*Text passage*.
# # # # # # #

I know what u mean! I do my braids over once a week and do my wash routine. You'll get growth think it , believe it, dream it!


----------



## divastyle2010 (Jan 31, 2011)

NikkiQ said:


> Checking in. Nothing drastic to report. I bought a few new products from Sally's the other day and I'm loving Elasta QP anti-breakage oil moisturizer and Mixed Silks leave in conditioner. OMG...best things I've bought in a LONG time!
> 
> Also on the wedding front, we've picked our venue so that's another big thing out of the way. yay!


congrats on picking a venue!!! I'm so excited for you! keep us posted!


----------



## divastyle2010 (Jan 31, 2011)

GOT MY MTG A FEW DAYS AGO AND SWEAR I'M SEEING GROWTH ALREADY!! IT MAY JUST BE MY EYES! LOL! I ALSO HAD A DREAM LAST NITE THAT MY HAIR WAS PAST MY BRA!! I TAKE THAT AS A SIGN!!LOL! HOPE EVERYONE IS WELL!


----------



## Imani (Jan 31, 2011)

I'm still aiming for Dec, but thinking I might could make it by September (I'm short)

I'm still not even SL yet.  Will be doing a flat iron/trim/length check this month, hopefully I will be pretty close to SL.


----------



## Loves Harmony (Feb 7, 2011)

Hows everyone
Sent from my SCH-I500 using Long Hair Care Forum App


----------



## divastyle2010 (Feb 8, 2011)

Loves Harmony said:


> Hows everyone
> Sent from my SCH-I500 using Long Hair Care Forum App




I am doing well , just been busy with midterm week!! My hair is growing well and I hope yours and everyone else is doing well. I will post an update pic maybe in april after my six month stretch but I am thinking of stretching a year instead of six months this time. so maybe october. I may just get a blowout for my update in april though.

# # # # # # #

Repeat the hair-growth thread starting at "I know what" and ending at "a LONG time!", swapping "braids" for "twists". Rely only on the hair-growth thread above.

# # # # # # #

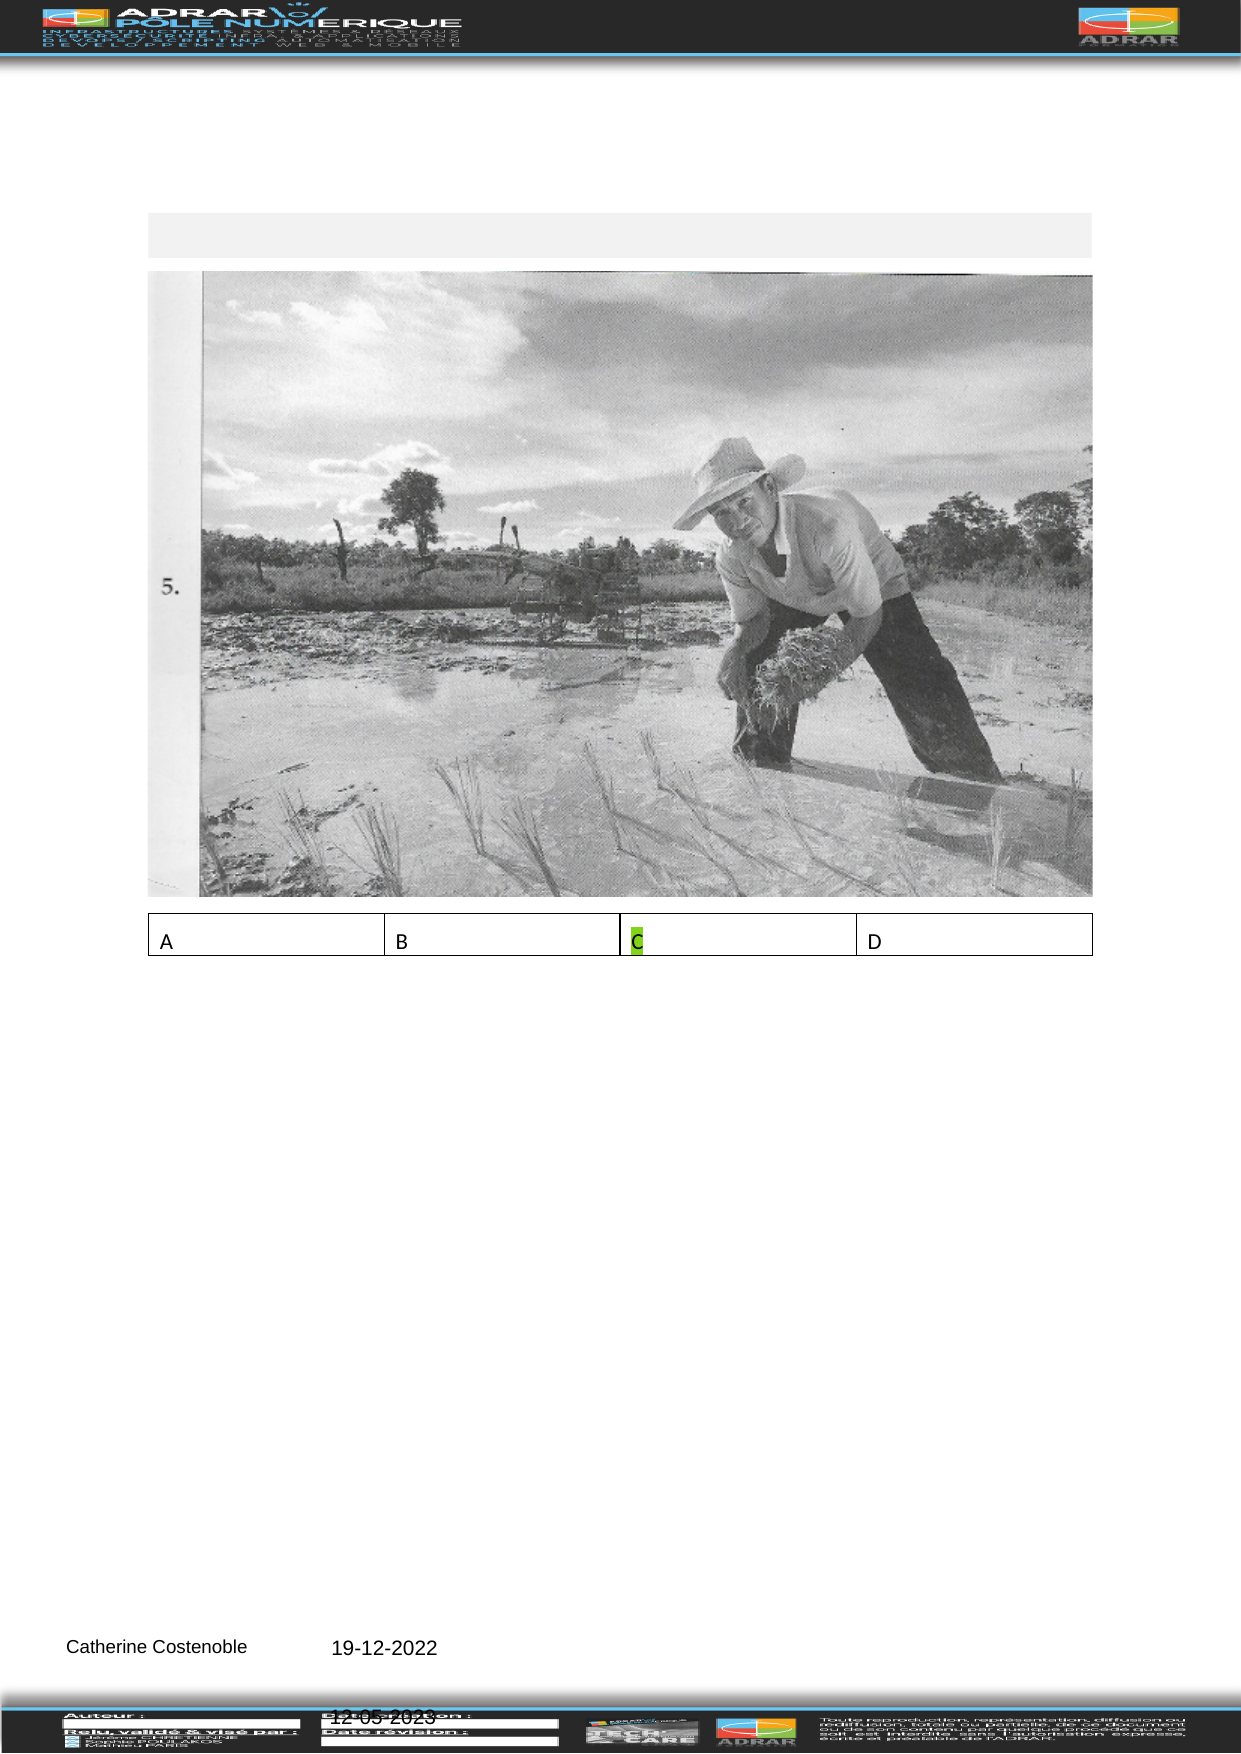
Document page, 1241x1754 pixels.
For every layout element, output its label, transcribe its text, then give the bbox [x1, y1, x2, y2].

picture [1, 1742, 1241, 1753]
table_header C [621, 914, 856, 955]
table_header B [385, 914, 619, 955]
picture [0, 0, 1241, 10]
table_header D [857, 914, 1092, 955]
picture [147, 271, 1093, 897]
table_header A [149, 914, 384, 955]
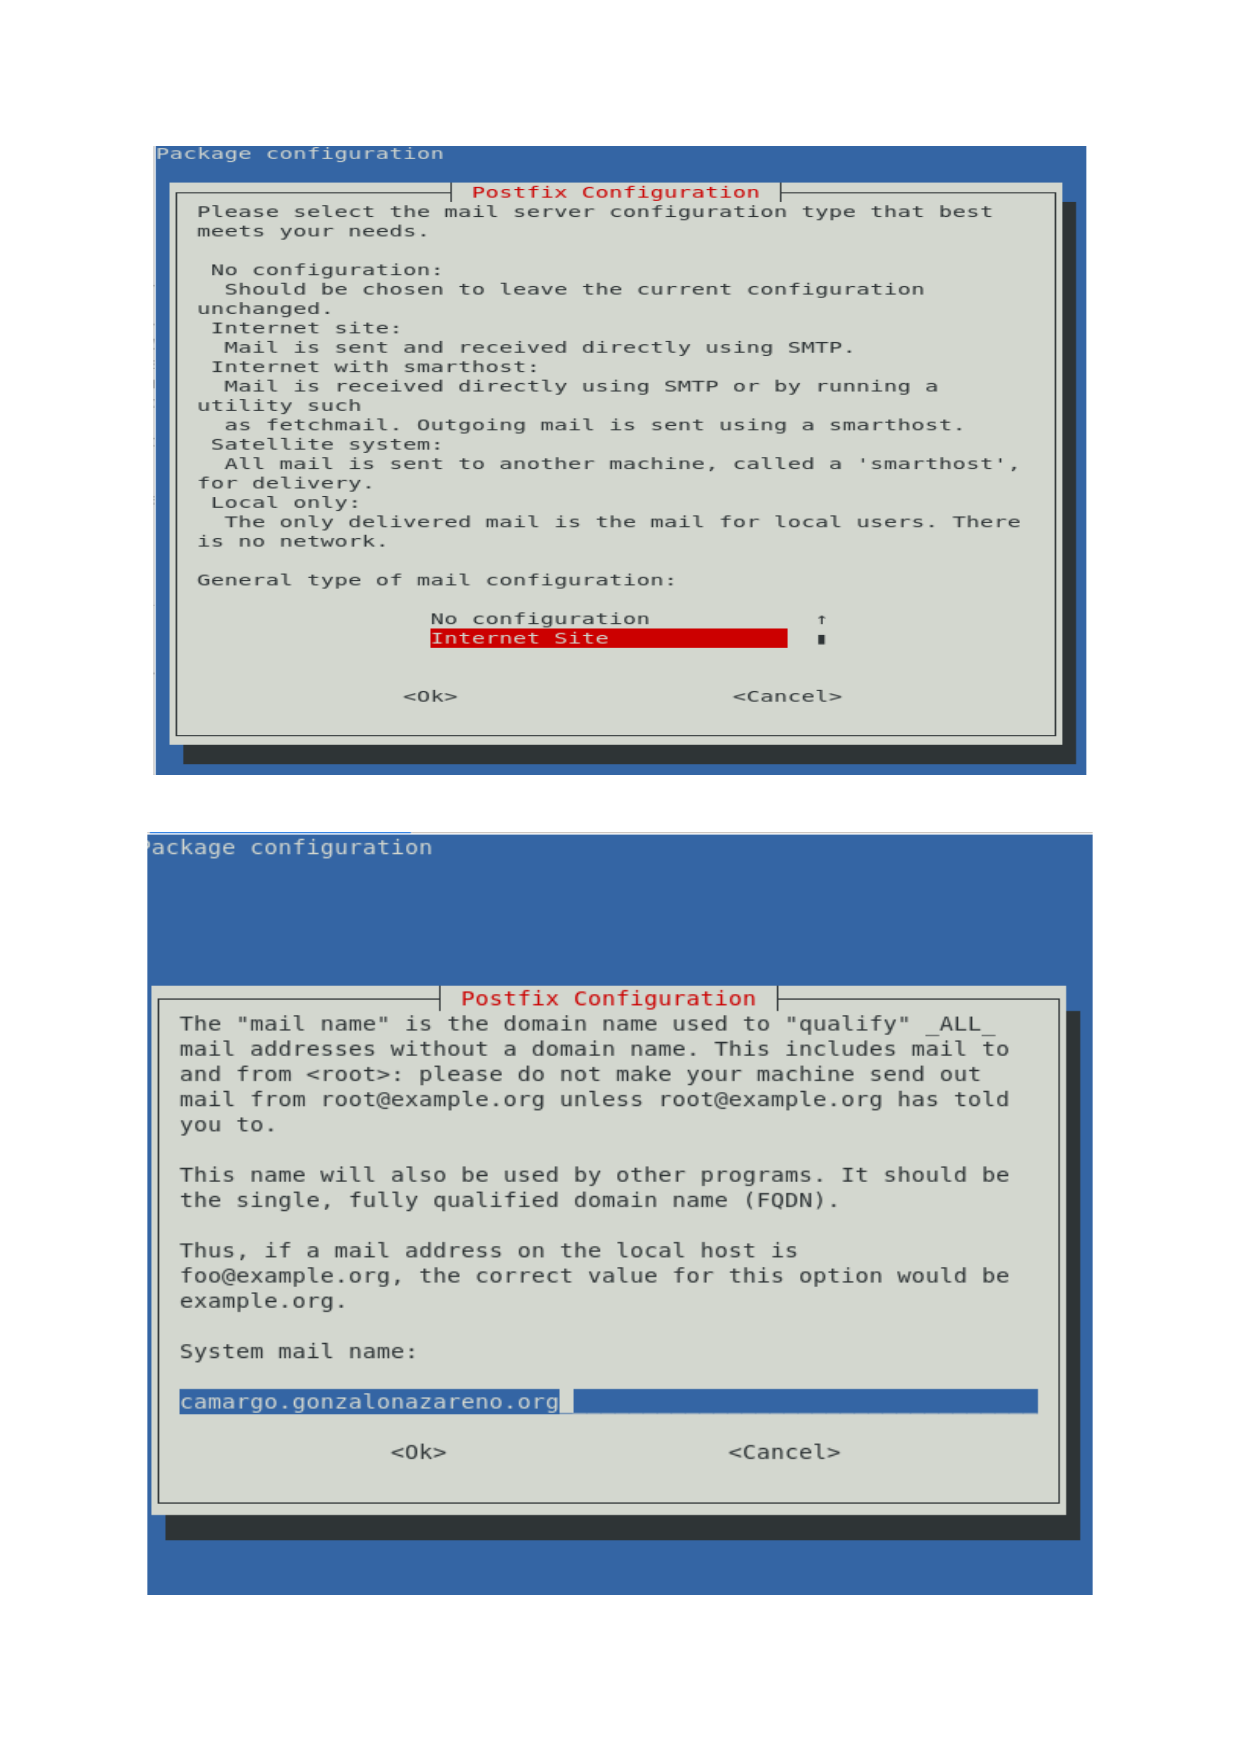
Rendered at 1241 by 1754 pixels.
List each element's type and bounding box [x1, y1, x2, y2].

picture [153, 146, 1087, 775]
picture [147, 832, 1093, 1595]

# # # # # # #

*Correct answer*.
I know what u mean! I do my twists over once a week and do my wash routine. You'll get growth think it , believe it, dream it!


----------



## divastyle2010 (Jan 31, 2011)

NikkiQ said:


> Checking in. Nothing drastic to report. I bought a few new products from Sally's the other day and I'm loving Elasta QP anti-breakage oil moisturizer and Mixed Silks leave in conditioner. OMG...best things I've bought in a LONG time!